Collection entries:

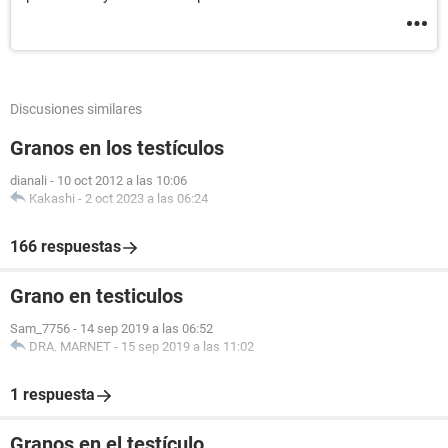
Discusiones similares
Granos en los testículos
dianali
-
10 oct 2012 a las 10:06
Kakashi
-
2 oct 2023 a las 06:24
166 respuestas
Grano en testiculos
Sam_7756
-
14 sep 2019 a las 06:52
DRA. MARNET
-
15 sep 2019 a las 11:02
1 respuesta
Granos en el testículo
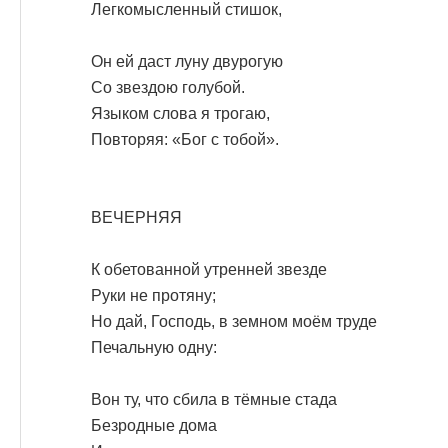
Легкомысленный стишок,
Он ей даст луну двурогую
Со звездою голубой.
Языком слова я трогаю,
Повторяя: «Бог с тобой».
ВЕЧЕРНЯЯ
К обетованной утренней звезде
Руки не протяну;
Но дай, Господь, в земном моём труде
Печальную одну:
Вон ту, что сбила в тёмные стада
Безродные дома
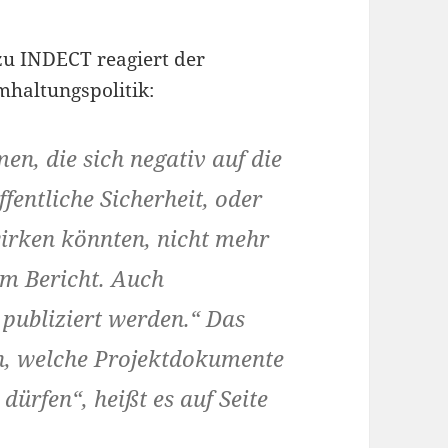
zu INDECT reagiert der
haltungspolitik:
en, die sich negativ auf die
ffentliche Sicherheit, oder
wirken könnten, nicht mehr
dem Bericht. Auch
publiziert werden.“ Das
n, welche Projektdokumente
dürfen“, heißt es auf Seite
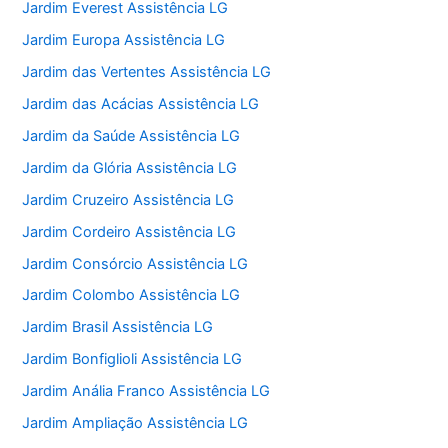
Jardim Everest Assistência LG
Jardim Europa Assistência LG
Jardim das Vertentes Assistência LG
Jardim das Acácias Assistência LG
Jardim da Saúde Assistência LG
Jardim da Glória Assistência LG
Jardim Cruzeiro Assistência LG
Jardim Cordeiro Assistência LG
Jardim Consórcio Assistência LG
Jardim Colombo Assistência LG
Jardim Brasil Assistência LG
Jardim Bonfiglioli Assistência LG
Jardim Anália Franco Assistência LG
Jardim Ampliação Assistência LG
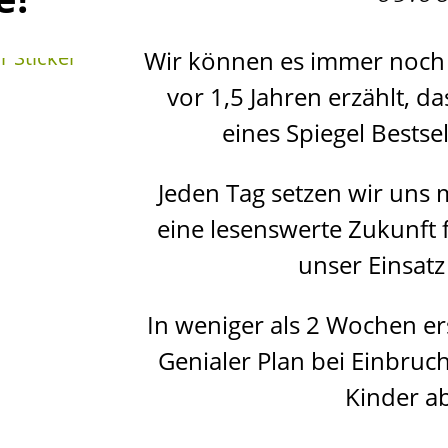
Wir können es immer noch 
vor 1,5 Jahren erzählt, d
eines Spiegel Bestse
Jeden Tag setzen wir uns 
eine lesenswerte Zukunft 
unser Einsatz 
In weniger als 2 Wochen er
Genialer Plan bei Einbruc
Kinder ab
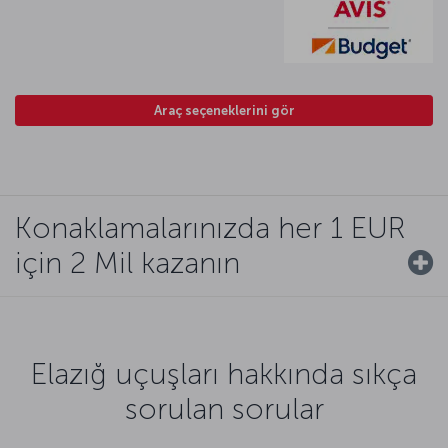
Araç seçeneklerini gör
Konaklamalarınızda her 1 EUR
için 2 Mil kazanın
Elazığ uçuşları hakkında sıkça
sorulan sorular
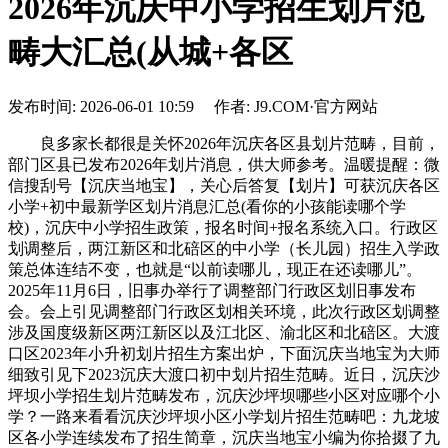
2026年沉庆中小学招生划片范
畴大汇总(从城+各区
发布时间: 2026-06-01 10:59 作者: J9.COM·官方网站
良多家长都很是关怀2026年沉庆各区县划片范畴，目前，
部门区县已发布2026年划片消息，供大师参考。温暖提醒：微
信搜刮号【沉庆当地宝】，关心后答复【划片】可获沉庆各区
小学+初中最新学区划片消息汇总(看你的小孩能读哪个学
校)，沉庆中小学招生政策，报名时间+报名系统入口。行政区
划调整后，两江新区和北碚区的中小学（长儿园）招生入学政
策总体连结不变，也就是“以前读哪儿，现正在还读哪儿”。
2025年11月6日，旧事办举行了调整部门行政区划旧事发布
会。会上引见调整部门行政区划相关环境，此次行政区划调整
涉及国度级新区两江新区以及江北区、渝北区和北碚区。大渡
口区2023年小升初划片招生方案出炉，下面沉庆当地宝为大师
细致引见下2023沉庆大渡口初中划片招生范畴。近日，沉庆沙
坪坝小学招生划片范畴发布，沉庆沙坪坝哪些小区对应哪个小
学？一路来看看沉庆沙坪坝小区小学划片招生范畴吧：九龙坡
区各小学连续发布了招生简章，沉庆当地宝小编为你拾掇了九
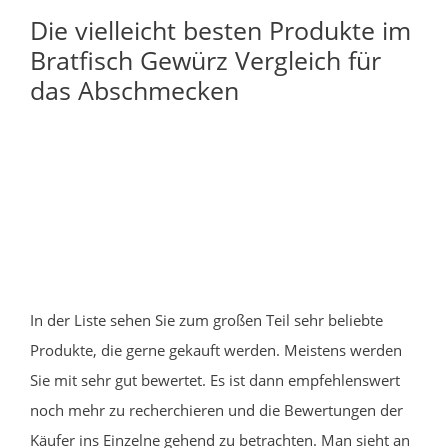
Die vielleicht besten Produkte im
Bratfisch Gewürz Vergleich für
das Abschmecken
In der Liste sehen Sie zum großen Teil sehr beliebte
Produkte, die gerne gekauft werden. Meistens werden
Sie mit sehr gut bewertet. Es ist dann empfehlenswert
noch mehr zu recherchieren und die Bewertungen der
Käufer ins Einzelne gehend zu betrachten. Man sieht an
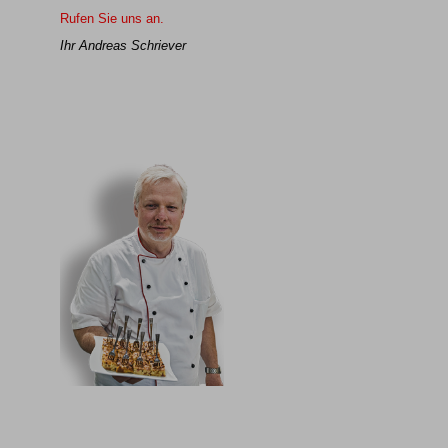
Rufen Sie uns an.
Ihr Andreas Schriever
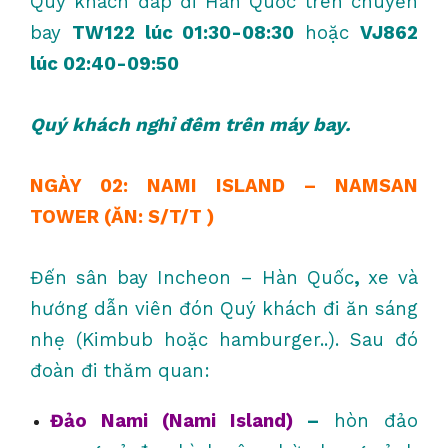
Quý khách đáp đi Hàn Quốc trên chuyến
bay
TW122 lúc 01:30-08:30
hoặc
VJ862
lúc 02:40-09:50
Quý khách nghỉ đêm trên máy bay.
NGÀY 02: NAMI ISLAND – NAMSAN
TOWER (ĂN: S/T/T )
Đến sân bay Incheon – Hàn Quốc
,
xe và
hướng dẫn viên đón Quý khách đi ăn sáng
nhẹ (Kimbub hoặc hamburger..). Sau đó
đoàn đi thăm quan:
Đảo Nami (Nami Island)
–
hòn đảo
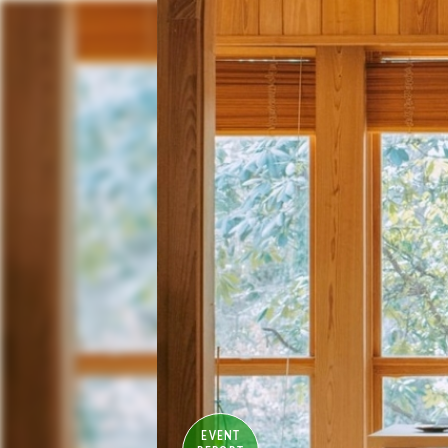
EVENT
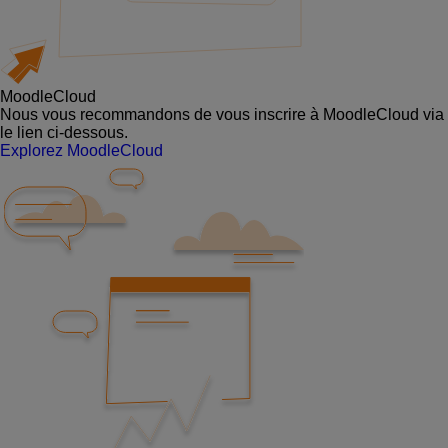
MoodleCloud
Nous vous recommandons de vous inscrire à MoodleCloud via
le lien ci-dessous.
Explorez MoodleCloud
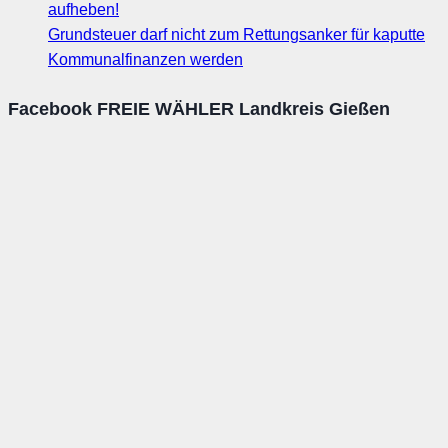
aufheben!
Grundsteuer darf nicht zum Rettungsanker für kaputte
Kommunalfinanzen werden
Facebook FREIE WÄHLER Landkreis Gießen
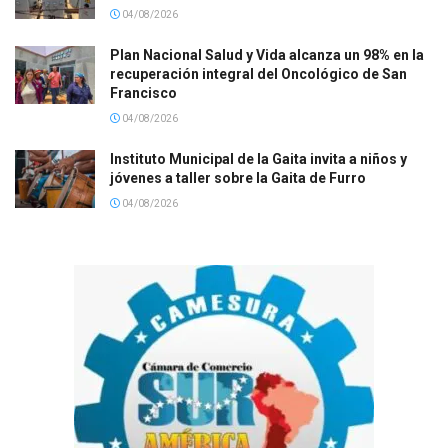
04/08/2026
Plan Nacional Salud y Vida alcanza un 98% en la
recuperación integral del Oncológico de San
Francisco
04/08/2026
Instituto Municipal de la Gaita invita a niños y
jóvenes a taller sobre la Gaita de Furro
04/08/2026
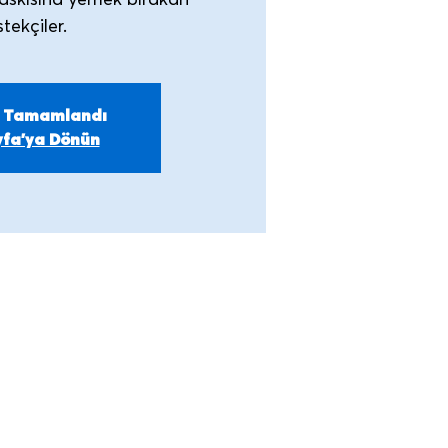
askısına yemek bırakan
m Tamamlandı
fa'ya Dönün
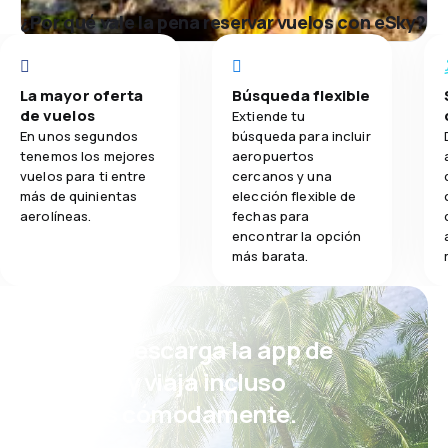
¿Por qué vale la pena reservar vuelos con eSky?
La mayor oferta
Búsqueda flexible
de vuelos
Extiende tu
En unos segundos
búsqueda para incluir
tenemos los mejores
aeropuertos
vuelos para ti entre
cercanos y una
más de quinientas
elección flexible de
aerolíneas.
fechas para
encontrar la opción
más barata.
¡Eh! Descarga la app de
eSky y viaja incluso
más cómodamente.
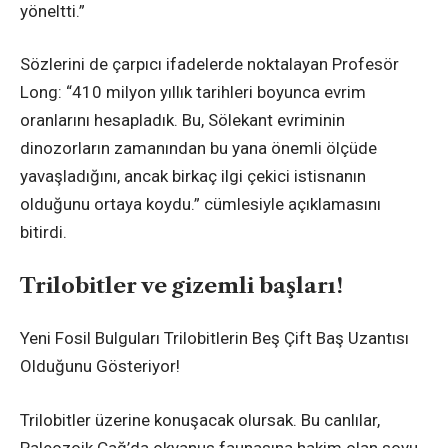
yöneltti.”
Sözlerini de çarpıcı ifadelerde noktalayan Profesör
Long: “410 milyon yıllık tarihleri ​​boyunca evrim
oranlarını hesapladık. Bu, Sölekant evriminin
dinozorların zamanından bu yana önemli ölçüde
yavaşladığını, ancak birkaç ilgi çekici istisnanın
olduğunu ortaya koydu.” cümlesiyle açıklamasını
bitirdi.
Trilobitler ve gizemli başları!
Yeni Fosil Bulguları Trilobitlerin Beş Çift Baş Uzantısı
Olduğunu Gösteriyor!
Trilobitler üzerine konuşacak olursak. Bu canlılar,
Paleozoik Çağ’da okyanus faunasına hakim olan soyu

> _Assignment_:
Go through the data and show each line that holds "flexible".

> _Result of the exercise_:
Búsqueda flexible
elección flexible de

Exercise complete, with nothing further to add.